THE vexed issue of recording Warrnambool City’s council meetings will flare for a third time when the issue returns to a vote next week.
Although The Standard understands a majority of councillors are willing to compromise with an audio recording of meetings, internet streaming advocate Cr Peter Hulin says the concept is a “cop out.”
Cr Hulin has made a notice of motion for Monday night’s meeting which calls for the taping and live-streaming over the internet of open public meetings.
He has included a further suggestion to record confidential council meetings which would be kept secure for at least a decade, similar to federal tradition of the 30-year rule for Cabinet meetings.
Cr Hulin said live-streaming ensured ratepayers were both able to see and hear debate whereas audio recordings diluted the atmosphere of the event.
He said many Warrnambool residents wanted live-streaming because council meetings were held at an awkward time for workers and people with young families.
“I think people need to see and hear what council is up to,” Cr Hulin said. “If it’s just audio, the full context of the meeting isn’t delivered.

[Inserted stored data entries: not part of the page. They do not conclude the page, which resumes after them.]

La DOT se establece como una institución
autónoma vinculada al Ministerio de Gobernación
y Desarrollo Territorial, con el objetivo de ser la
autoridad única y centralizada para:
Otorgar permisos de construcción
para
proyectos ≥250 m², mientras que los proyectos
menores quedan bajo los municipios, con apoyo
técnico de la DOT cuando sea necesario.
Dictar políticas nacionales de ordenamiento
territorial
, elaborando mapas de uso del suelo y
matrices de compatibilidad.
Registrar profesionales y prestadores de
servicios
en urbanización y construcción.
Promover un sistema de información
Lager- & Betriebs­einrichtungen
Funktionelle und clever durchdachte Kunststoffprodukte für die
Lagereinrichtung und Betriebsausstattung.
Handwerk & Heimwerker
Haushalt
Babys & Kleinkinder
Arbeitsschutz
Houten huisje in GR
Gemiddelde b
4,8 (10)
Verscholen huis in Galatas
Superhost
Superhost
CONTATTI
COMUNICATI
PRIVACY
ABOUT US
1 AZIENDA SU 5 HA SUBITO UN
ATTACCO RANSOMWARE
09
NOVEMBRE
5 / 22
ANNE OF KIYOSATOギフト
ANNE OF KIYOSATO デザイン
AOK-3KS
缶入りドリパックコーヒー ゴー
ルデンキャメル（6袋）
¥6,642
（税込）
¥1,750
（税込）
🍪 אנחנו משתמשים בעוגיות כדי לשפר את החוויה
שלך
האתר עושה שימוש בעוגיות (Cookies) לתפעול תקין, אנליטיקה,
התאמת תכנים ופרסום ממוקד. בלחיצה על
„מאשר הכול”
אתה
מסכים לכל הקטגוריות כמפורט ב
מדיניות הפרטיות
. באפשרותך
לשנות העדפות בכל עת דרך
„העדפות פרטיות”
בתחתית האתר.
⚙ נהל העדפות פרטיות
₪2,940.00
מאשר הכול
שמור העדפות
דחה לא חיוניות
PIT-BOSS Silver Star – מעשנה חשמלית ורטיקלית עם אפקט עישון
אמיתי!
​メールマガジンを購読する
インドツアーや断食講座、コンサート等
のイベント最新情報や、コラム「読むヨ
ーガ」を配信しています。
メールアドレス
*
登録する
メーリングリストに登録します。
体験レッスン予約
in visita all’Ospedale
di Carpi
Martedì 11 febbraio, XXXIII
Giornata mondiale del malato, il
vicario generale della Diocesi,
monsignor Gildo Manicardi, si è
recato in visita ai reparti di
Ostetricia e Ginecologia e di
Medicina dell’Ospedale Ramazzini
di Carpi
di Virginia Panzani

I’ve got nothing to hide from the ratepayers of Warrnambool and I think they deserve to be able to see what happens in their council instead of being left in the dark.”

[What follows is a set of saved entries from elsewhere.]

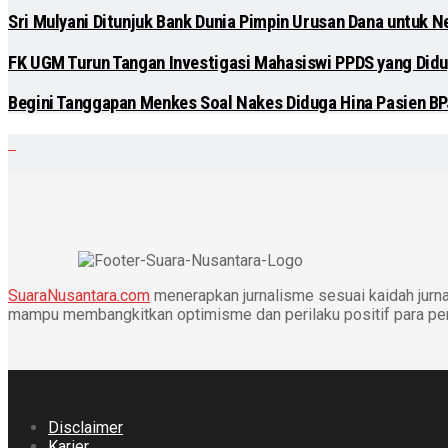
Sri Mulyani Ditunjuk Bank Dunia Pimpin Urusan Dana untuk N
FK UGM Turun Tangan Investigasi Mahasiswi PPDS yang Didu
Begini Tanggapan Menkes Soal Nakes Diduga Hina Pasien B
SuaraNusantara.com
menerapkan jurnalisme sesuai kaidah jurnal
mampu membangkitkan optimisme dan perilaku positif para p
Disclaimer
Karier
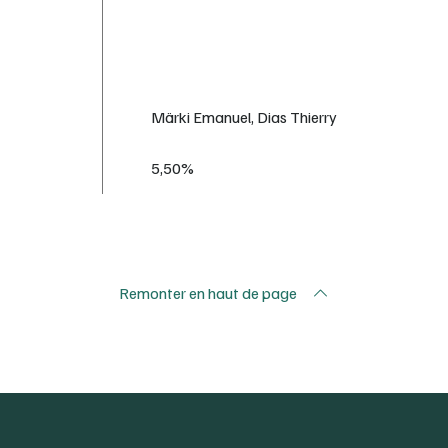
Märki Emanuel, Dias Thierry
5,50%
Remonter en haut de page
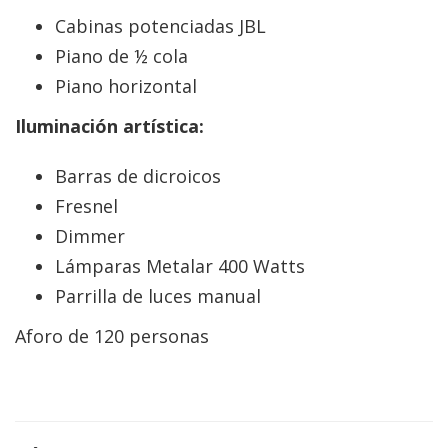
Cabinas potenciadas JBL
Piano de ½ cola
Piano horizontal
Iluminación artística:
Barras de dicroicos
Fresnel
Dimmer
Lámparas Metalar 400 Watts
Parrilla de luces manual
Aforo de 120 personas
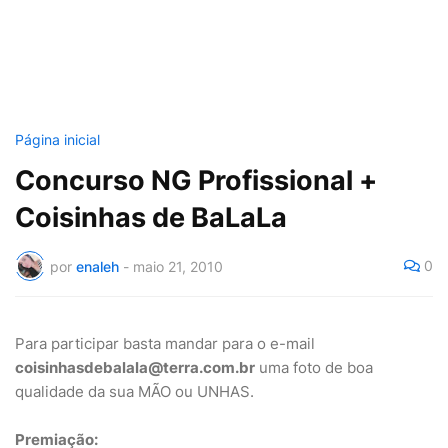
Página inicial
Concurso NG Profissional +
Coisinhas de BaLaLa
0
por
enaleh
-
maio 21, 2010
Para participar basta mandar para o e-mail
coisinhasdebalala@terra.com.br
uma foto de boa
qualidade da sua MÃO ou UNHAS.
Premiação:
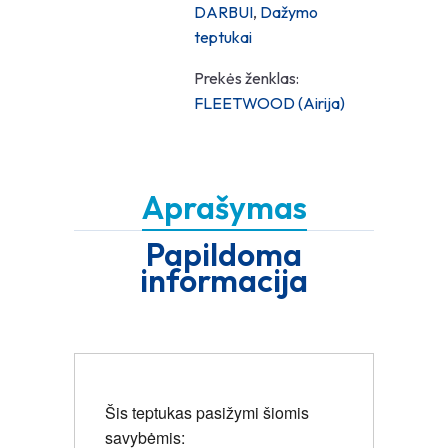
DARBUI
,
Dažymo
teptukai
Prekės ženklas:
FLEETWOOD (Airija)
Aprašymas
Papildoma
informacija
Šis teptukas pasižymi šiomis
savybėmis:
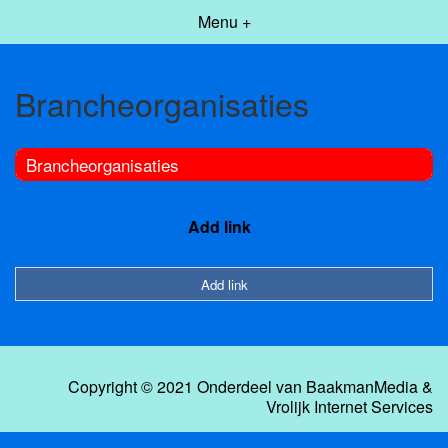
Menu +
Brancheorganisaties
Brancheorganisaties
Add link
Add link
Copyright © 2021 Onderdeel van
BaakmanMedia
&
Vrolijk Internet Services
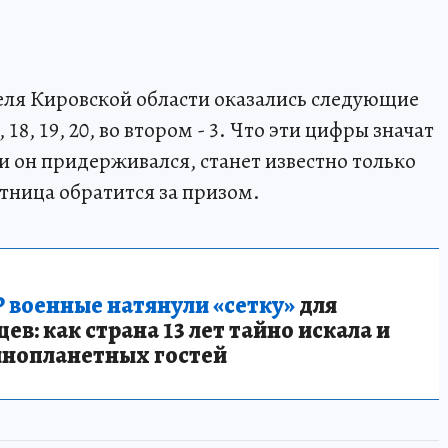
ля Кировской области оказались следующие
16, 18, 19, 20, во втором - 3. Что эти цифры значат
и он придерживался, станет известно только
стница обратится за призом.
 военные натянули «сетку»
для
в: как страна 13 лет тайно искала и
инопланетных гостей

Moyne Shire adopted an audio-only recording of council meetings two years ago with ratepayers able to purchase copies from the municipal office for a small fee.
Warrnambool mayor Michael Neoh said there hadn’t been much change in the debate over transparency since the concept was last put to a vote last July.

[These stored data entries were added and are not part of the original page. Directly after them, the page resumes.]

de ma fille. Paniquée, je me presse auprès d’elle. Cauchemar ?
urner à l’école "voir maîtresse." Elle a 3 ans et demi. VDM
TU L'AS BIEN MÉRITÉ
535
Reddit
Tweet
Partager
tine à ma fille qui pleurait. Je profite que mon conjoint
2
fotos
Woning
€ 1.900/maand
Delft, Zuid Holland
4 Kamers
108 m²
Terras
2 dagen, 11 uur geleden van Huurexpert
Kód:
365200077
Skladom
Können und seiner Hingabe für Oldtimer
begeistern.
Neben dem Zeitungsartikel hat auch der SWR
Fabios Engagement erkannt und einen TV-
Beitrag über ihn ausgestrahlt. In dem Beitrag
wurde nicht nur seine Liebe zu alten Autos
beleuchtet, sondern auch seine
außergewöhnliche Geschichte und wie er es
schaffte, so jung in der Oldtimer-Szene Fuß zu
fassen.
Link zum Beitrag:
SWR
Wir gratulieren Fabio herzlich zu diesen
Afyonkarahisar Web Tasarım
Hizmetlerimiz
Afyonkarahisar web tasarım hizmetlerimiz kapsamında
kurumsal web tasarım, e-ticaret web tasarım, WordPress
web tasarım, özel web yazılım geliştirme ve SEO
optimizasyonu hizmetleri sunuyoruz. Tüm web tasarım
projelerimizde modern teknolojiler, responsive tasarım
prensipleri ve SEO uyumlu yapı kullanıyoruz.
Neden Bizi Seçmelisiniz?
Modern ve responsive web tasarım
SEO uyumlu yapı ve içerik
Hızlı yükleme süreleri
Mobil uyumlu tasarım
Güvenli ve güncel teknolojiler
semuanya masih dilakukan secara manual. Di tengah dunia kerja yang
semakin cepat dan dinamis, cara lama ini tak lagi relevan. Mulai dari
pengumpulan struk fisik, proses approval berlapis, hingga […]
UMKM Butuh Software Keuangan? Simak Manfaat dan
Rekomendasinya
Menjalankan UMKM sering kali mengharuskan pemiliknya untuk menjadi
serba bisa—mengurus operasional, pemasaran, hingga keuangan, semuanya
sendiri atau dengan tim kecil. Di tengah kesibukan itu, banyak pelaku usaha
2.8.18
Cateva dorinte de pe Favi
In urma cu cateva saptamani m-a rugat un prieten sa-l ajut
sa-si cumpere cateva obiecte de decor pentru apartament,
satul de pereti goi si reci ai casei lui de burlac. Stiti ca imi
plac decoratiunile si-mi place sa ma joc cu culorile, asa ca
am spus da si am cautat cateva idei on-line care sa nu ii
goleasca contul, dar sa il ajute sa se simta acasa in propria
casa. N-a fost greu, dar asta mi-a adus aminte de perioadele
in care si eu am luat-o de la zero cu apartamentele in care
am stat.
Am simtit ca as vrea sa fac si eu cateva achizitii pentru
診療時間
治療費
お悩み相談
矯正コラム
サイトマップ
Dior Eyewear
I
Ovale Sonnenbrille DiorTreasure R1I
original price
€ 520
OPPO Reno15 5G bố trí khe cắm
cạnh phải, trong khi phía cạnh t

The live-streaming option was killed off on that occasion after Cr Brian Kelson altered the motion on the understanding he would win Cr Kylie Gaston’s vote to get the issue over the line.
He changed the wording from ‘live-streaming’ to ‘audio recording’ of general meetings to be available on the council website.
Cr Neoh said council meetings were open to the public and thoroughly covered by the press.
“I’ve made my position clear at previous votes and I haven’t heard anything that has changed the debate since that time,” the mayor said. “I’ll keep an open mind until the night and I’m happy to take in all sides of the debate.”
The City of Melbourne agreed to make audio recordings 10 months ago and post the clips on its website. More than a dozen municipalities statewide have followed suit since the state capital’s council approved recordings.